In a 5-2 split decision, the justices have thrown out two provisions put into the law by the Conservative government's 2008 Tackling Violent Crime Act.
Those changes required that a defendant who raised a reasonable doubt about the functioning or operation of the breathalyzer machine also had to prove the reading was too high and that the driver had not consumed enough alcohol to produce it.
The justices say those last two provisions go too far.
They say once a reasonable doubt has been raised about the machine, that should be enough.
They add, however, that few defendants are going to be able to show the machine didn't work or the operator made a mistake.

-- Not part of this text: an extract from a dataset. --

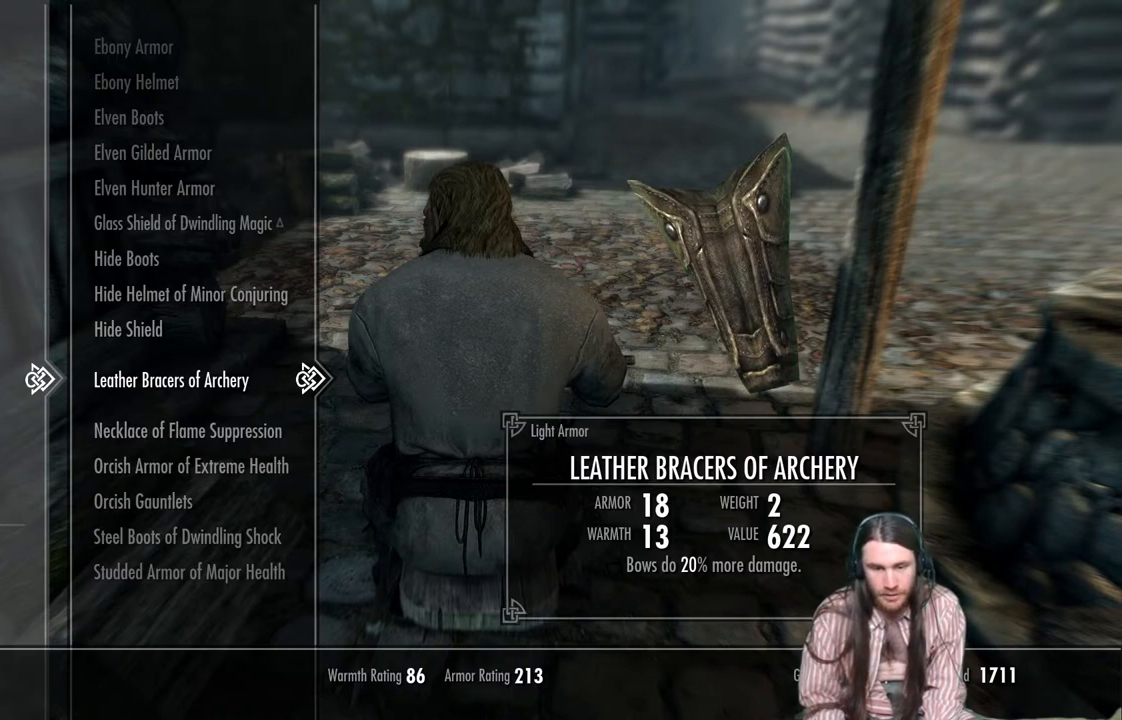
{"buttons": [], "left_stick": "center", "right_stick": "center", "events": [[50, "DPAD_DOWN", "up"]]}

The decision means that a defendant will still have to show that the breathalyzer machine wasn't working or that the operator didn't use it properly.

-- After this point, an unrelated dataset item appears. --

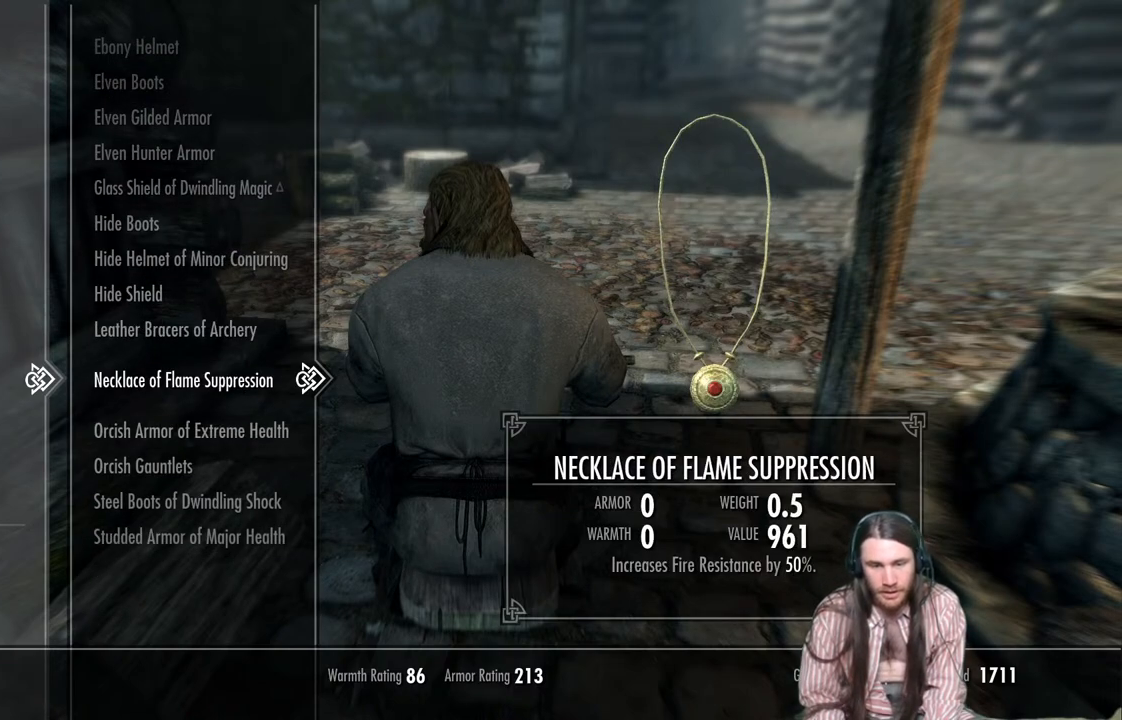
{"buttons": [], "left_stick": "center", "right_stick": "center", "events": []}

"In short, the accused might rely, for example, on a maintenance log that shows that the instrument was not maintained properly or on admissions by the technician that there had been erratic results, or he or she might argue that health problems had affected the functioning of the instrument," now-retired justice Marie Deschamps wrote for the majority.
She said it's a long-shot defence.
"It should be noted that the defence created by Parliament is not illusory simply because accused persons will rarely succeed in raising a reasonable doubt that the instrument was functioning or was operated properly. The existence of a defence must not be confused with how often those presenting it are successful."
The ruling applied to a Quebec case in which the accused raised a constitutional challenge to the drunk driving law. The defendant was convicted and chose not to appeal, but the Crown appealed for a ruling on the constitutional aspects of the case.